Pero hay algo que se mantiene prácticamente inalterable y es “El Negocio”. Es decir, un Banco sigue siendo un Banco, una compañía de Seguros sigue como tal, una empresa de Medicina Prepaga tampoco cambió su esencia, han cambiado las formas, el entorno, la comunicación con los “Clientes Externos” de la compañía, pero el núcleo del negocio sigue siendo el mismo. Y paradójicamente, en muchos casos, por diferentes factores, como el financiero, el impacto del día a día, el volumen y peso de los componentes, su complicada reingeniería, el núcleo de procesamiento tampoco cambió.

Cuando nos referimos a Integración Generacional, hablamos de la creación de equipos de trabajo donde se aúnen los conocimientos del negocio y de las tecnologías que cada grupo generacional posee, con el objetivo de aprovechar todo aquello que cada profesional aporta en su tarea de tal forma de ampliar por ambos lados la capacidad productiva del equipo, eliminando aquellas barreras que involuntariamente se presentan y dan lugar a situaciones no deseadas.

Lo he vivido personalmente, unos se miran a otros con prejuicios y suspicacia, los jóvenes miran a los más grandes como cosas ya fuera de época. A su vez estos últimos ven ajena la utilización de nuevas herramientas, que no hacen más que tecnificar lo que siempre han realizado en su desarrollo profesional.
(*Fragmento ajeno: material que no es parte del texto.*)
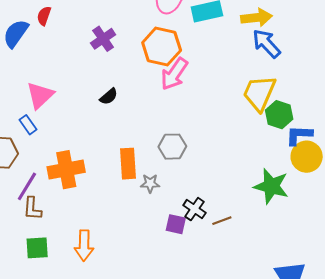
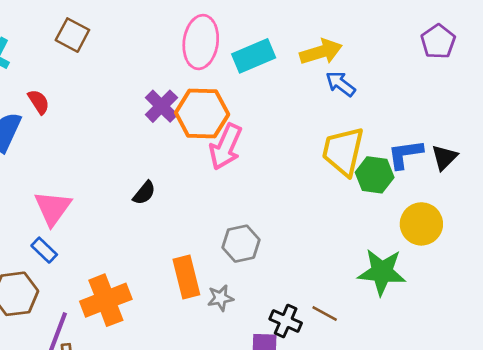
red semicircle: (44, 16) -> (39, 102), turned 138
purple cross: (103, 39) -> (161, 106), moved
blue arrow: (266, 44) -> (340, 84), size x0.7
blue L-shape: (299, 135) -> (405, 154), moved
brown line: (222, 221) -> (325, 313), moved, turned 60

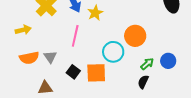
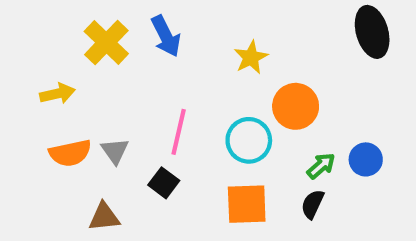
yellow star: (95, 13) -> (251, 57), moved
pink line: (75, 36) -> (179, 132), moved
orange square: (96, 73) -> (247, 204), moved

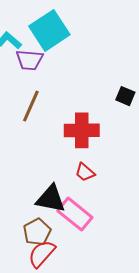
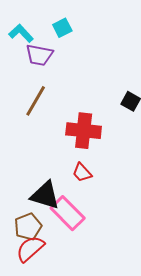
cyan square: (49, 30) -> (62, 28), size x0.5

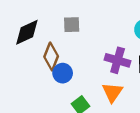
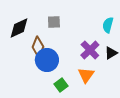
purple cross: (118, 60) -> (90, 50), turned 30
blue circle: (63, 73) -> (47, 60), size x1.5

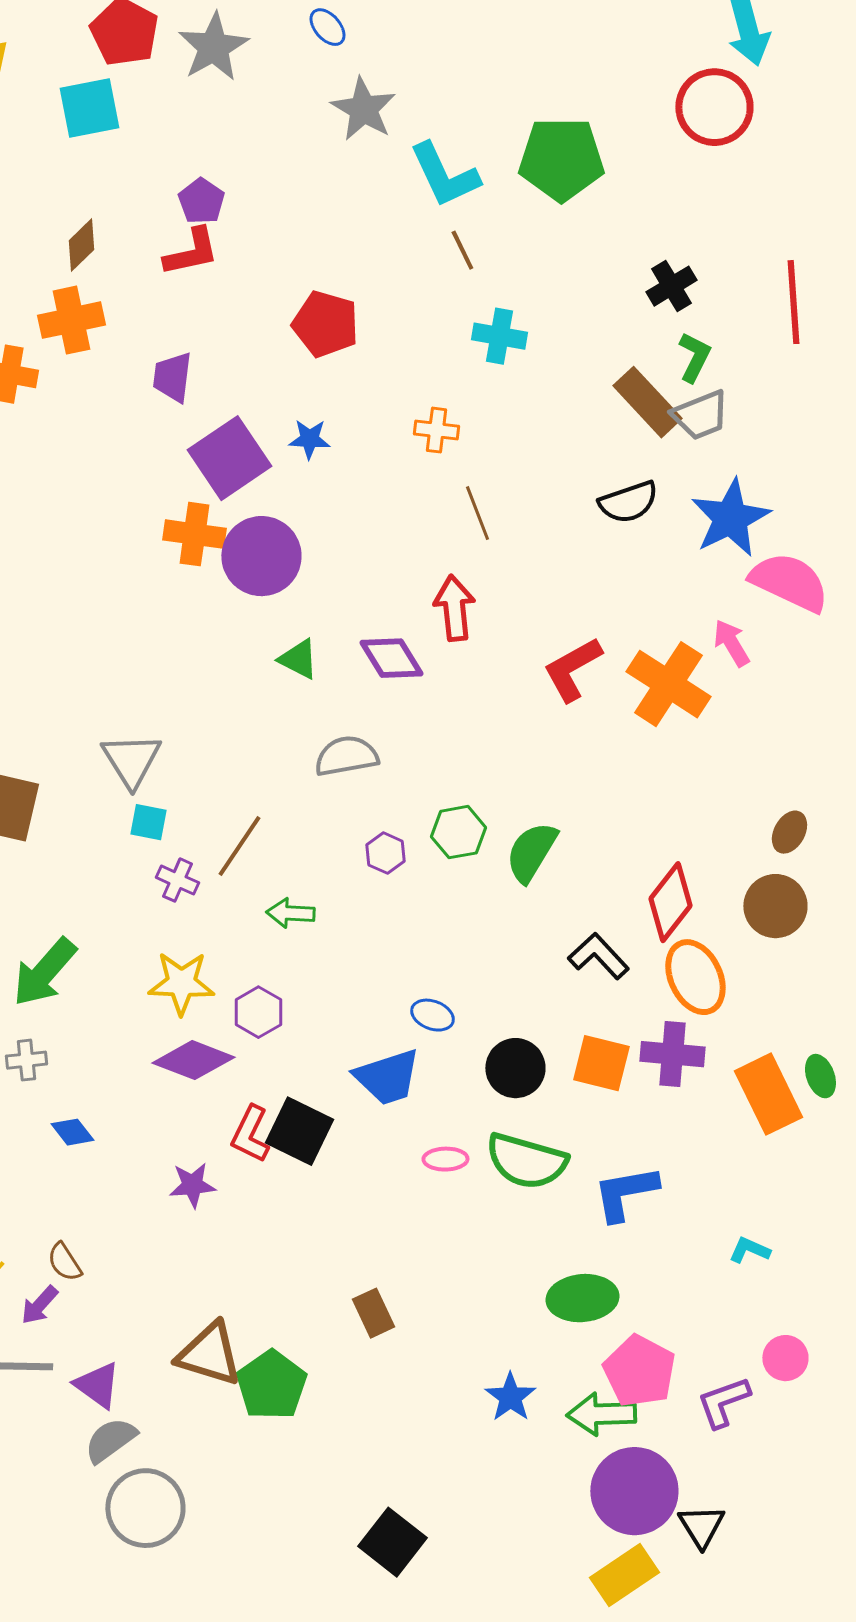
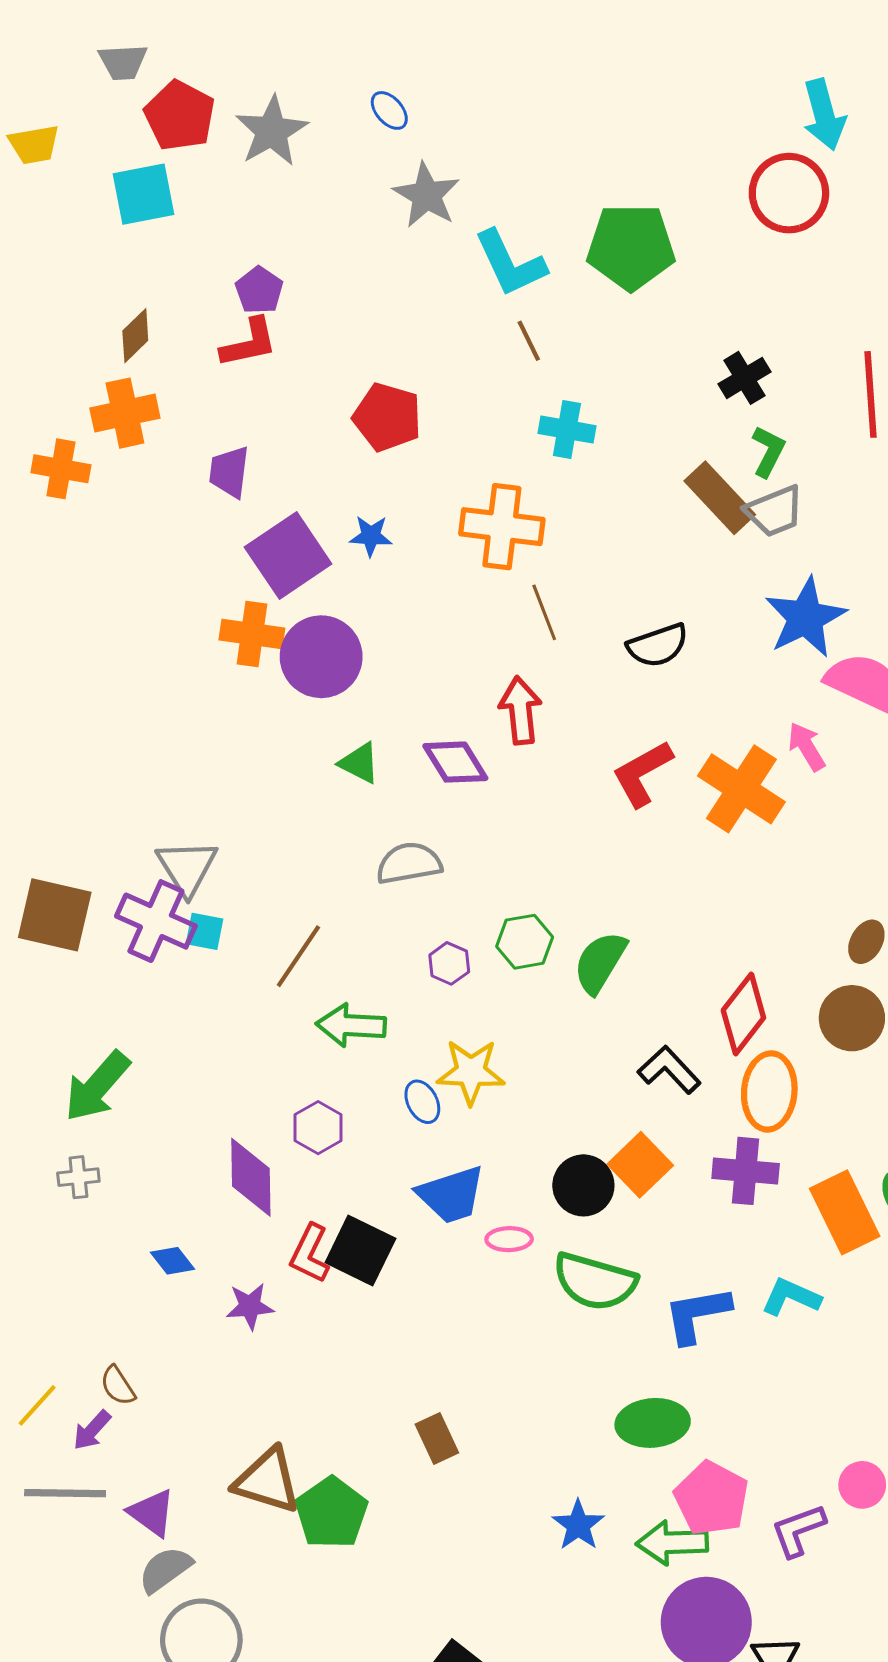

Es decir, han evolucionado los elementos con que cuentan los profesionales, pero el desarrollo de productos, aplicativos y demás proyectos en su esencia no ha cambiado.

Erróneamente en algunas empresas desechan lo viejo porque consideran que lo nuevo es mejor, y no siempre es así, puede que lo sea, pero a veces sólo es distinto. Si las viejas tecnologías permanecen vigentes ¿Por qué dejarlas en el olvido? Hay que generar una estructura dinámica de capacitación que transmita de unos a otros lo que cada uno sabe.

Esto genera un beneficio intangible al momento de encarar nuevos proyectos, presentar un abanico generacional puede impactar de mejor forma ante quien lo solicita.

En CDA trabajamos para derribar esta barrera y fomentar la integración generacional y de los distintos conocimientos, tanto los clásicos como los modernos. Buscamos aprovechar al máximo cada talento, incluyendo el de quienes recorren el mundo IT hace más tiempo para formar a las nuevas generaciones.

Con este objetivo, dictamos capacitaciones en tecnologías productivas específicas para jóvenes donde se integran las experiencias de las distintas edades para inducir a los más nuevos. Un ejemplo es la formación en COBOL que realizamos en nuestro Programa Jóvenes Profesionales, donde nuestros talentos más modernos fueron instruidos en un lenguaje que acarrea una trayectoria de muchos años.

Es esta metodología de trabajo la que nos permite contar con equipos más ricos en diversidad, construir mejores experiencias y brindar soluciones de calidad.